Human Anguish and Divine Compassion

This weekly bulletin insert complements the curriculum published by the Department of Christian Education of the Orthodox Church in America. This and many other Christian Education resources are available at http://dce.oca.org.
 

On September 9th we remember three saints of the Church who experienced great anguish in their lives, for different reasons. But the three also received the compassion, and comfort, that God gives.

Joachim and Anna were, of course, the parents of Mary the Mother of God. Joachim was descended from King David, and Anna was the daughter of a priest. They were devout, and offered much of their income to the Temple and for the relief of the poor. But before their child's birth, which happened late in their lives, they lived through long, lonely years of being without any children.

This was not only a source of sorrow, but also of humiliation and rejection. One time when they had traveled to Jerusalem to offer sacrifice in the Temple, the high priest said haughtily to Joachim, "You are unworthy to offer sacrifice with your childless hands." Others pushed Joachim aside, and he and Anna were forced to leave the Temple and make the journey home in deep sadness. So God's compassion, answering their fervent prayers with the birth of Mary, was especially sweet to this couple.

On this day we also remember the Blessed Nicetas, called "Man of God" and also "the Hidden." This latter name refers to his spiritual efforts, which were extraordinary but unseen and unknown by those around him. Even though he lived in the busy city of Constantinople and was surrounded by people all day, he found time for intense prayer and secret good works that brought him very close to God.

Among the blessings he received during his holy life, Nicetas was once able to ease another man's anguish and call down God's compassion on him.
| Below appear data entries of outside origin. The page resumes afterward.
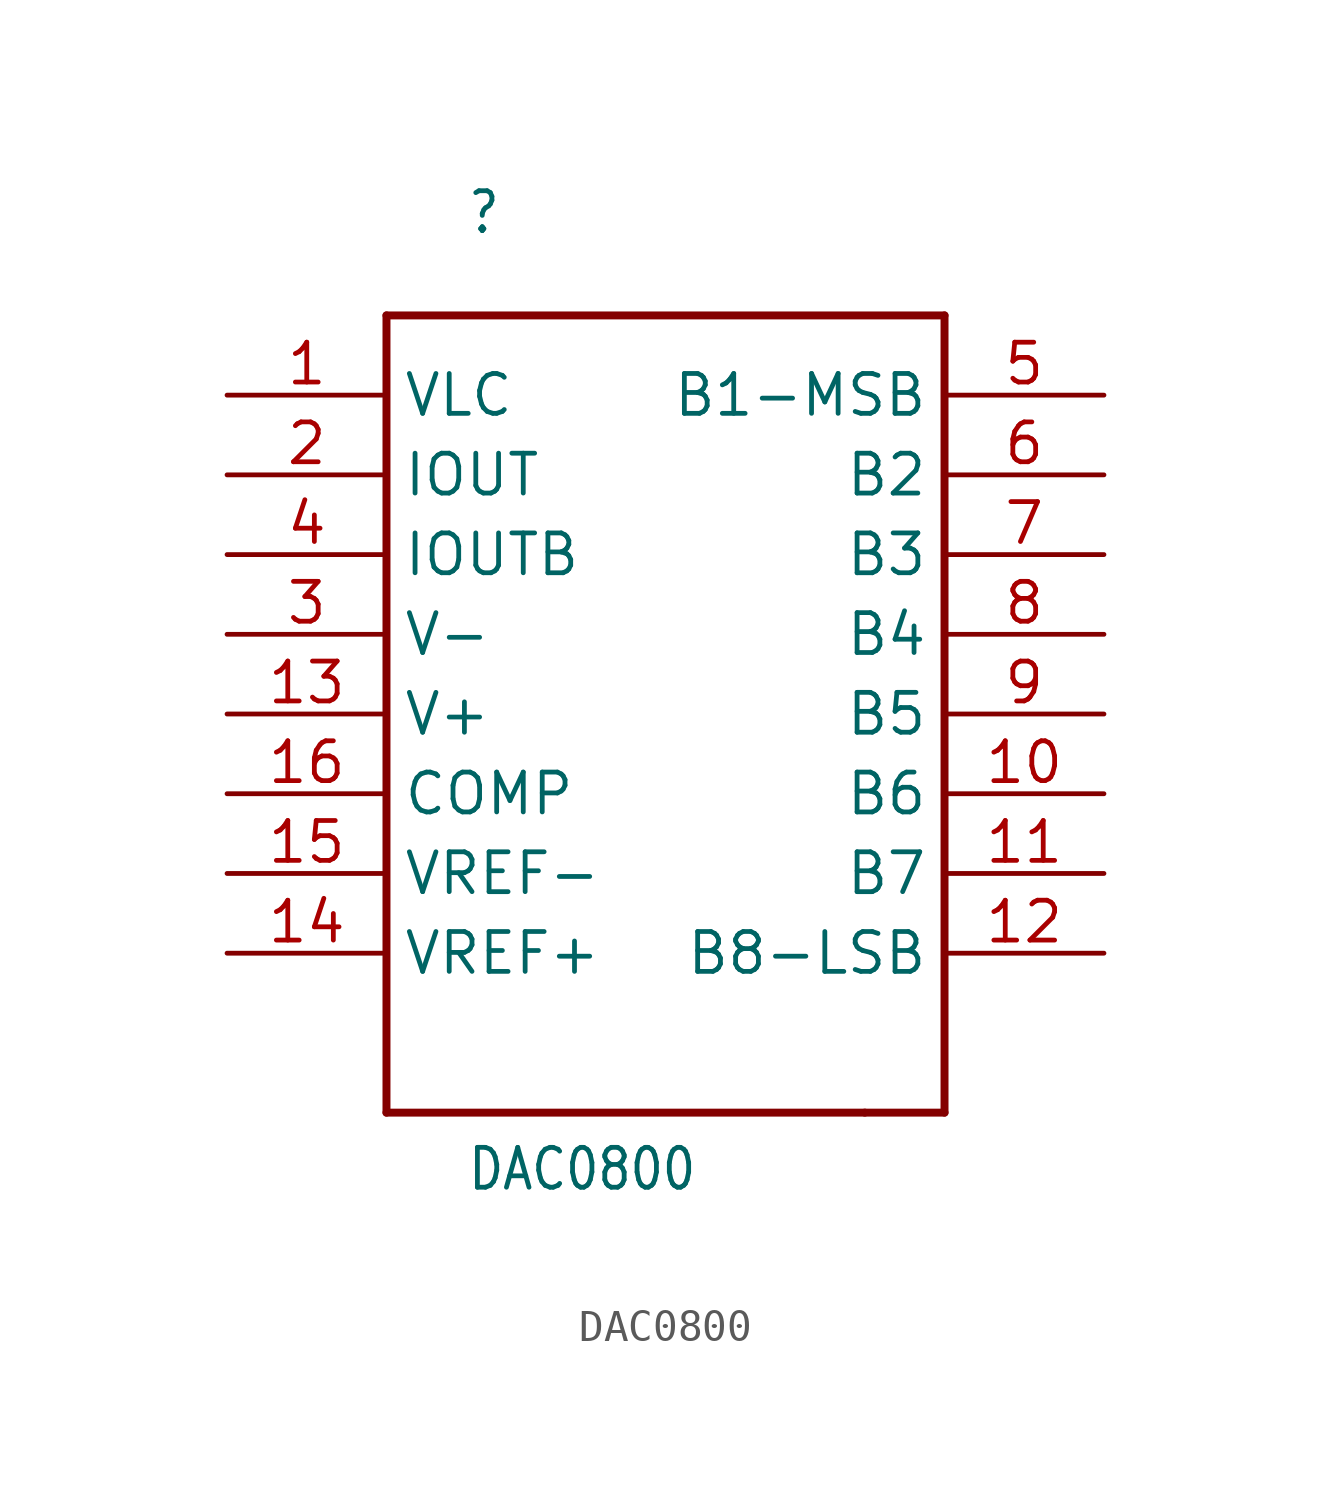
<source format=kicad_sym>
(kicad_symbol_lib
  (version 20211014)
  (generator kicad_symbol_editor)
  (symbol "DAC0800"
    (property "Reference" ""
      (at -5.08 15.24 0)
      (effects (font (size 1.27 1.079)) (justify left bottom)))
    (property "Value" "DAC0800"
      (at -5.08 -15.24 0)
      (effects (font (size 1.27 1.079)) (justify left bottom)))
    (property "ki_locked" ""
      (at 0 0 0)
      (effects (font (size 1.27 1.27))))
    (symbol "DAC0800_1_0"
      (polyline (pts (xy -7.62 -12.7) (xy 7.62 -12.7)) (stroke (width 0.254) (type default) (color 0 0 0 0)) (fill (type none)))
      (polyline (pts (xy -7.62 12.7) (xy -7.62 -12.7)) (stroke (width 0.254) (type default) (color 0 0 0 0)) (fill (type none)))
      (polyline (pts (xy 7.62 -12.7) (xy 10.16 -12.7)) (stroke (width 0.254) (type default) (color 0 0 0 0)) (fill (type none)))
      (polyline (pts (xy 10.16 -12.7) (xy 10.16 12.7)) (stroke (width 0.254) (type default) (color 0 0 0 0)) (fill (type none)))
      (polyline (pts (xy 10.16 12.7) (xy -7.62 12.7)) (stroke (width 0.254) (type default) (color 0 0 0 0)) (fill (type none)))
      (pin bidirectional line (at -12.7 10.16 0) (length 5.08) (name "VLC" (effects (font (size 1.27 1.27)))) (number "1" (effects (font (size 1.27 1.27)))))
      (pin bidirectional line (at 15.24 -2.54 180) (length 5.08) (name "B6" (effects (font (size 1.27 1.27)))) (number "10" (effects (font (size 1.27 1.27)))))
      (pin bidirectional line (at 15.24 -5.08 180) (length 5.08) (name "B7" (effects (font (size 1.27 1.27)))) (number "11" (effects (font (size 1.27 1.27)))))
      (pin bidirectional line (at 15.24 -7.62 180) (length 5.08) (name "B8-LSB" (effects (font (size 1.27 1.27)))) (number "12" (effects (font (size 1.27 1.27)))))
      (pin bidirectional line (at -12.7 0 0) (length 5.08) (name "V+" (effects (font (size 1.27 1.27)))) (number "13" (effects (font (size 1.27 1.27)))))
      (pin bidirectional line (at -12.7 -7.62 0) (length 5.08) (name "VREF+" (effects (font (size 1.27 1.27)))) (number "14" (effects (font (size 1.27 1.27)))))
      (pin bidirectional line (at -12.7 -5.08 0) (length 5.08) (name "VREF-" (effects (font (size 1.27 1.27)))) (number "15" (effects (font (size 1.27 1.27)))))
      (pin bidirectional line (at -12.7 -2.54 0) (length 5.08) (name "COMP" (effects (font (size 1.27 1.27)))) (number "16" (effects (font (size 1.27 1.27)))))
      (pin bidirectional line (at -12.7 7.62 0) (length 5.08) (name "IOUT" (effects (font (size 1.27 1.27)))) (number "2" (effects (font (size 1.27 1.27)))))
      (pin bidirectional line (at -12.7 2.54 0) (length 5.08) (name "V-" (effects (font (size 1.27 1.27)))) (number "3" (effects (font (size 1.27 1.27)))))
      (pin bidirectional line (at -12.7 5.08 0) (length 5.08) (name "IOUTB" (effects (font (size 1.27 1.27)))) (number "4" (effects (font (size 1.27 1.27)))))
      (pin bidirectional line (at 15.24 10.16 180) (length 5.08) (name "B1-MSB" (effects (font (size 1.27 1.27)))) (number "5" (effects (font (size 1.27 1.27)))))
      (pin bidirectional line (at 15.24 7.62 180) (length 5.08) (name "B2" (effects (font (size 1.27 1.27)))) (number "6" (effects (font (size 1.27 1.27)))))
      (pin bidirectional line (at 15.24 5.08 180) (length 5.08) (name "B3" (effects (font (size 1.27 1.27)))) (number "7" (effects (font (size 1.27 1.27)))))
      (pin bidirectional line (at 15.24 2.54 180) (length 5.08) (name "B4" (effects (font (size 1.27 1.27)))) (number "8" (effects (font (size 1.27 1.27)))))
      (pin bidirectional line (at 15.24 0 180) (length 5.08) (name "B5" (effects (font (size 1.27 1.27)))) (number "9" (effects (font (size 1.27 1.27))))))))
</source>
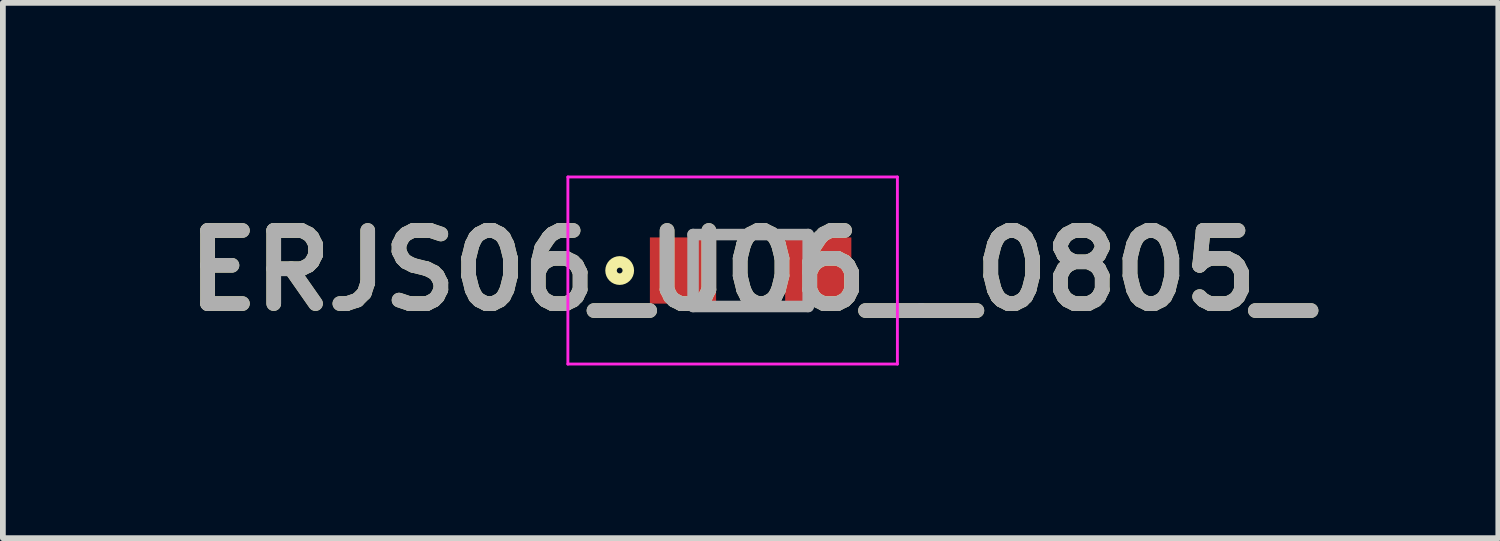
<source format=kicad_pcb>
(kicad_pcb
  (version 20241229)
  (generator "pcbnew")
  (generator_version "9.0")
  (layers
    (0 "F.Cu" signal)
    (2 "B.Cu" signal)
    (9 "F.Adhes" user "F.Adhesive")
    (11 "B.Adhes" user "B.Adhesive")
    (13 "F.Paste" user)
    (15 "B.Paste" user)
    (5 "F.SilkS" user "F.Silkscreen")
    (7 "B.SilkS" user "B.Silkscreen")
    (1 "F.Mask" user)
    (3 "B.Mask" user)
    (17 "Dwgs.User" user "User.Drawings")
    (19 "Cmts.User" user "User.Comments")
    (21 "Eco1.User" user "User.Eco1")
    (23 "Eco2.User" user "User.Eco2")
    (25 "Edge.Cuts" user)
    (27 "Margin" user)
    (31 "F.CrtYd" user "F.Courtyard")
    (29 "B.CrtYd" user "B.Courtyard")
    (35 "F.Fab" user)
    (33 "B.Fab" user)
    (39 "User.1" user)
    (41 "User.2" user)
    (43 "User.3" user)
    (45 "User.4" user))
  (footprint "ERJS06_U06__0805_"
    (layer "F.Cu")
    (at 9.991 1.65)
    (property "Reference" "ERJS06_U06__0805_" (at 0 0 0) (layer "F.SilkS") (effects (font (size 1.27 1.27) (thickness 0.254))))
    (attr smd)
    (fp_circle (center -2.275 0) (end -2.275 0.05) (stroke (width 0.2) (type solid)) (fill no) (layer "F.SilkS"))
    (fp_line (start -3.175 -1.625) (end 2.55 -1.625) (stroke (width 0.05) (type solid)) (layer "F.CrtYd"))
    (fp_line (start -3.175 1.625) (end -3.175 -1.625) (stroke (width 0.05) (type solid)) (layer "F.CrtYd"))
    (fp_line (start 2.55 -1.625) (end 2.55 1.625) (stroke (width 0.05) (type solid)) (layer "F.CrtYd"))
    (fp_line (start 2.55 1.625) (end -3.175 1.625) (stroke (width 0.05) (type solid)) (layer "F.CrtYd"))
    (fp_line (start -1 -0.625) (end 1 -0.625) (stroke (width 0.2) (type solid)) (layer "F.Fab"))
    (fp_line (start -1 0.625) (end -1 -0.625) (stroke (width 0.2) (type solid)) (layer "F.Fab"))
    (fp_line (start 1 -0.625) (end 1 0.625) (stroke (width 0.2) (type solid)) (layer "F.Fab"))
    (fp_line (start 1 0.625) (end -1 0.625) (stroke (width 0.2) (type solid)) (layer "F.Fab"))
    (fp_text user "${REFERENCE}" (at 0 0 0) (layer "F.Fab") (effects (font (size 1.27 1.27) (thickness 0.254))))
    (pad "1" smd rect (at -1.175 0 90) (size 1.15 1.15) (layers "F.Cu" "F.Mask" "F.Paste"))
    (pad "2" smd rect (at 1.175 0 90) (size 1.15 1.15) (layers "F.Cu" "F.Mask" "F.Paste")))
  (gr_rect
    (start -3 -3)
    (end 22.981 6.3)
    (stroke (width 0.1) (type default))
    (fill no)
    (layer "Edge.Cuts")))
</source>
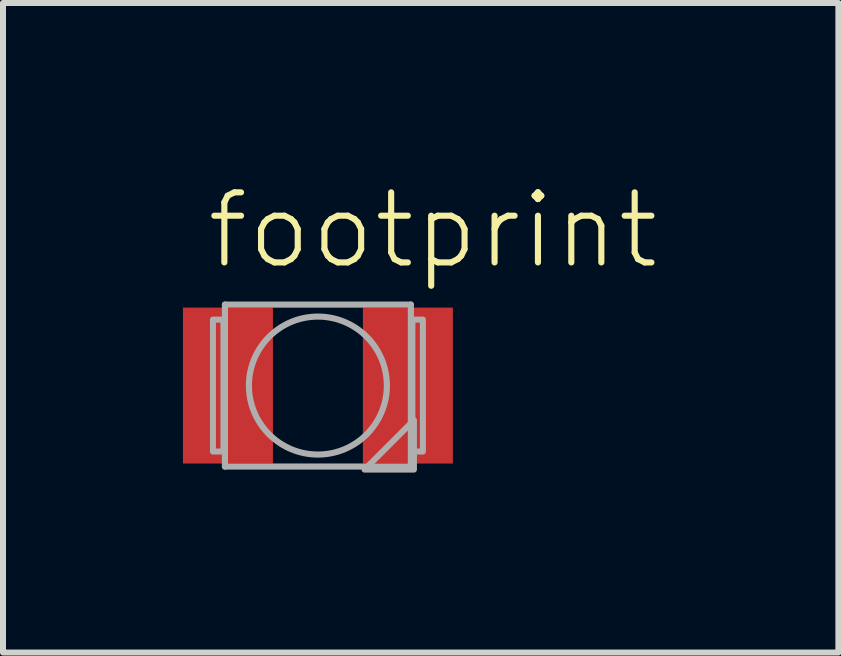
<source format=kicad_pcb>
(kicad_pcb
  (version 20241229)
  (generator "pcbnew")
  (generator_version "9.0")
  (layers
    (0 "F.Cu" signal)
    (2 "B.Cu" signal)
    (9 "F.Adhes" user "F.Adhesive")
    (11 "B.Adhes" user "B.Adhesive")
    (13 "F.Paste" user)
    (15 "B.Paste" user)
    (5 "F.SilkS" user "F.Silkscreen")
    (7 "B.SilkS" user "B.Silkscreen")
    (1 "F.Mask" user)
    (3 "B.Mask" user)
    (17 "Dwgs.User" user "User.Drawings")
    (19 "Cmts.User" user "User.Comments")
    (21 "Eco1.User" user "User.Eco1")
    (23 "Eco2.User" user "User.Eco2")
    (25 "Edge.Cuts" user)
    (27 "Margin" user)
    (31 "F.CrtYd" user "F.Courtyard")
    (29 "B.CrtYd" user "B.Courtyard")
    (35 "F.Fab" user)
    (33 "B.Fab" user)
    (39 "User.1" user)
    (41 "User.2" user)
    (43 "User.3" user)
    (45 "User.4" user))
  (footprint "footprint"
    (layer "F.Cu")
    (at 2.25 3.378)
    (property "Reference" "footprint" (at -1.905 -1.905 0) (layer "F.SilkS") (effects (font (size 1.168 1.168) (thickness 0.102)) (justify left bottom)))
    (fp_line (start -1.55 -1.35) (end 1.55 -1.35) (stroke (width 0.102) (type solid)) (layer "F.Fab"))
    (fp_line (start -1.55 1.35) (end -1.55 -1.35) (stroke (width 0.102) (type solid)) (layer "F.Fab"))
    (fp_line (start 1.55 -1.35) (end 1.55 1.35) (stroke (width 0.102) (type solid)) (layer "F.Fab"))
    (fp_line (start 1.55 1.35) (end -1.55 1.35) (stroke (width 0.102) (type solid)) (layer "F.Fab"))
    (fp_circle (center 0 0) (end 1.15 0) (stroke (width 0.102) (type solid)) (fill no) (layer "F.Fab"))
    (fp_poly (pts (xy 1.601 1.401) (xy 0.777 1.401) (xy 1.601 0.577)) (stroke (width 0.1) (type solid)) (fill no) (layer "F.Fab"))
    (fp_poly (pts (xy -1.75 1.1) (xy -1.575 1.1) (xy -1.575 -1.1) (xy -1.75 -1.1)) (stroke (width 0.1) (type solid)) (fill no) (layer "F.Fab"))
    (fp_poly (pts (xy 1.75 -1.1) (xy 1.575 -1.1) (xy 1.575 1.1) (xy 1.75 1.1)) (stroke (width 0.1) (type solid)) (fill no) (layer "F.Fab"))
    (pad "A" smd rect (at -1.5 0) (size 1.5 2.6) (layers "F.Cu" "F.Mask" "F.Paste"))
    (pad "C" smd rect (at 1.5 0 180) (size 1.5 2.6) (layers "F.Cu" "F.Mask" "F.Paste")))
  (gr_rect
    (start -3 -3)
    (end 10.927 7.829)
    (stroke (width 0.1) (type default))
    (fill no)
    (layer "Edge.Cuts")))
</source>
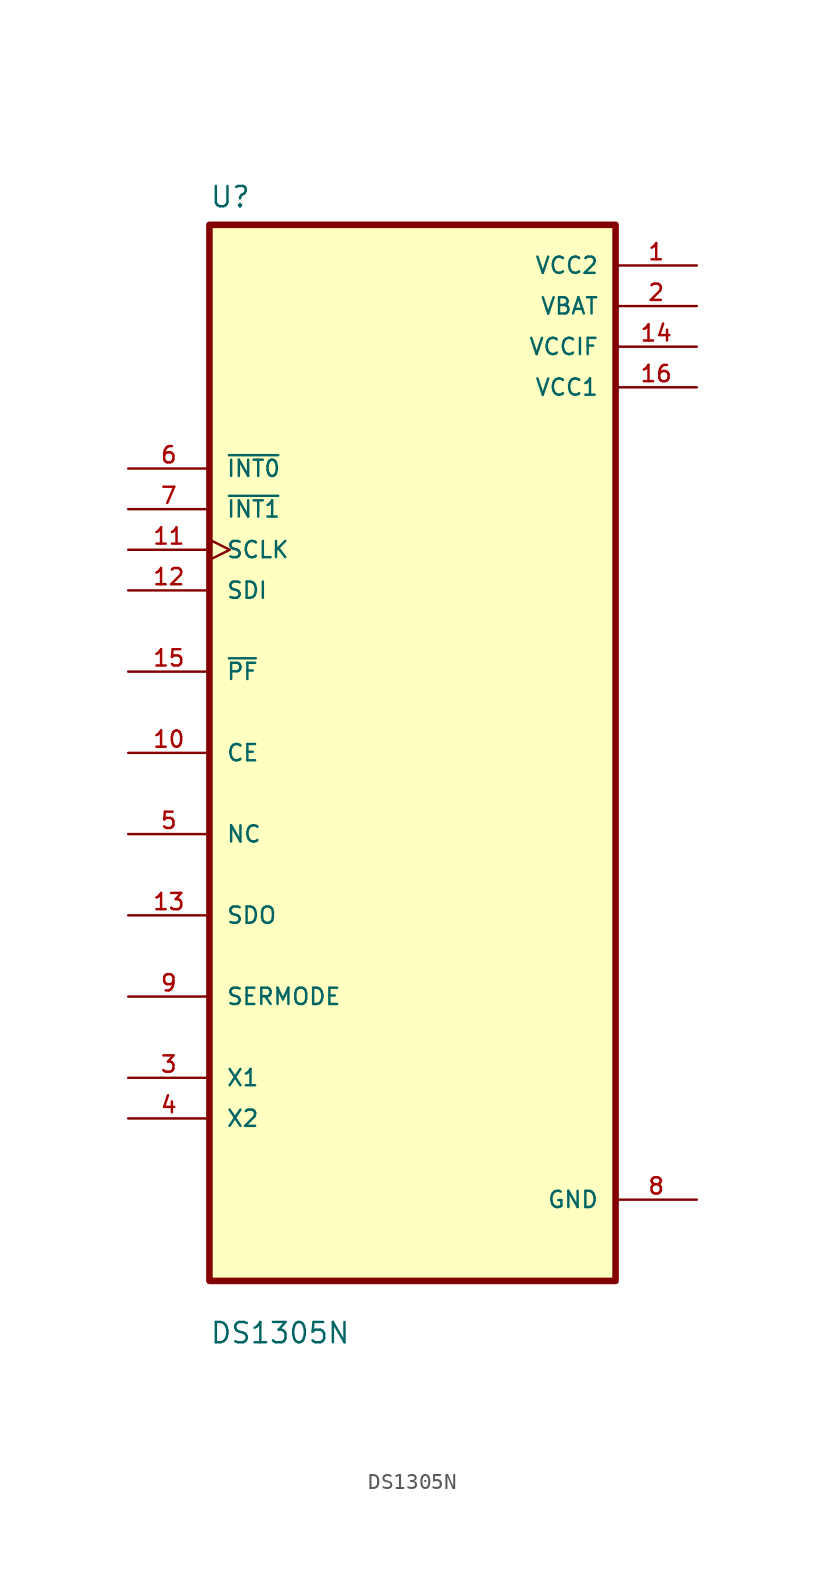
<source format=kicad_sym>
(kicad_symbol_lib
  (version 20211014)
  (generator kicad_symbol_editor)
  (symbol "DS1305N"
    (pin_names
      (offset 1.016))
    (property "Reference" "U"
      (at -12.7 34.02 0.0)
      (effects (font (size 1.27 1.27)) (justify bottom left)))
    (property "Value" "DS1305N"
      (at -12.7 -37.02 0.0)
      (effects (font (size 1.27 1.27)) (justify bottom left)))
    (symbol "DS1305N_0_0"
      (rectangle (start -12.7 -33.02) (end 12.7 33.02) (stroke (width 0.41)) (fill (type background)))
      (pin input line (at -17.78 17.78 0) (length 5.08) (name "~{INT0}" (effects (font (size 1.016 1.016)))) (number "6" (effects (font (size 1.016 1.016)))))
      (pin input line (at -17.78 15.24 0) (length 5.08) (name "~{INT1}" (effects (font (size 1.016 1.016)))) (number "7" (effects (font (size 1.016 1.016)))))
      (pin input clock (at -17.78 12.7 0) (length 5.08) (name "SCLK" (effects (font (size 1.016 1.016)))) (number "11" (effects (font (size 1.016 1.016)))))
      (pin input line (at -17.78 10.16 0) (length 5.08) (name "SDI" (effects (font (size 1.016 1.016)))) (number "12" (effects (font (size 1.016 1.016)))))
      (pin bidirectional line (at -17.78 5.08 0) (length 5.08) (name "~{PF}" (effects (font (size 1.016 1.016)))) (number "15" (effects (font (size 1.016 1.016)))))
      (pin bidirectional line (at -17.78 7.10543e-15 0) (length 5.08) (name "CE" (effects (font (size 1.016 1.016)))) (number "10" (effects (font (size 1.016 1.016)))))
      (pin bidirectional line (at -17.78 -5.08 0) (length 5.08) (name "NC" (effects (font (size 1.016 1.016)))) (number "5" (effects (font (size 1.016 1.016)))))
      (pin bidirectional line (at -17.78 -10.16 0) (length 5.08) (name "SDO" (effects (font (size 1.016 1.016)))) (number "13" (effects (font (size 1.016 1.016)))))
      (pin bidirectional line (at -17.78 -15.24 0) (length 5.08) (name "SERMODE" (effects (font (size 1.016 1.016)))) (number "9" (effects (font (size 1.016 1.016)))))
      (pin bidirectional line (at -17.78 -20.32 0) (length 5.08) (name "X1" (effects (font (size 1.016 1.016)))) (number "3" (effects (font (size 1.016 1.016)))))
      (pin bidirectional line (at -17.78 -22.86 0) (length 5.08) (name "X2" (effects (font (size 1.016 1.016)))) (number "4" (effects (font (size 1.016 1.016)))))
      (pin power_in line (at 17.78 30.48 180.0) (length 5.08) (name "VCC2" (effects (font (size 1.016 1.016)))) (number "1" (effects (font (size 1.016 1.016)))))
      (pin power_in line (at 17.78 27.94 180.0) (length 5.08) (name "VBAT" (effects (font (size 1.016 1.016)))) (number "2" (effects (font (size 1.016 1.016)))))
      (pin power_in line (at 17.78 25.4 180.0) (length 5.08) (name "VCCIF" (effects (font (size 1.016 1.016)))) (number "14" (effects (font (size 1.016 1.016)))))
      (pin power_in line (at 17.78 22.86 180.0) (length 5.08) (name "VCC1" (effects (font (size 1.016 1.016)))) (number "16" (effects (font (size 1.016 1.016)))))
      (pin power_in line (at 17.78 -27.94 180.0) (length 5.08) (name "GND" (effects (font (size 1.016 1.016)))) (number "8" (effects (font (size 1.016 1.016))))))))
</source>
This other man, a deacon named Sozon, had quarreled with a priest. They never resolved their argument, and the priest died. Sozon was grief-stricken at having let the rift continue until it was too late.

Sozon's guilty conscience led him, eventually, to Nicetas, who was able to call the priest back from the dead so that he and Sozon could be reconciled. The miracle took place at night, in the church of the Blachernae Mother of God in Constantinople. After Sozon and the priest embraced each other, Nicetas disappeared from his sight; once again he became "Nicetas the Hidden." For the rest of his life, Sozon was free of the anguish of an unresolved quarrel.

In 2 Corinthians 1:21-2:4, a reading for this day, Saint Paul also speaks about being in anguish. He had already had one painful visit to the Corinthian church, and was reluctant to make another, so he had instead written a rather harsh letter: "For I wrote you out of much affliction and anguish of heart and with many tears, not to cause you pain but to let you know the abundant love that I have for you."

Paul, too, was grateful for God's compassion which eased his anguish. He writes in 7:4, "[Even] with all our affliction, I am overjoyed."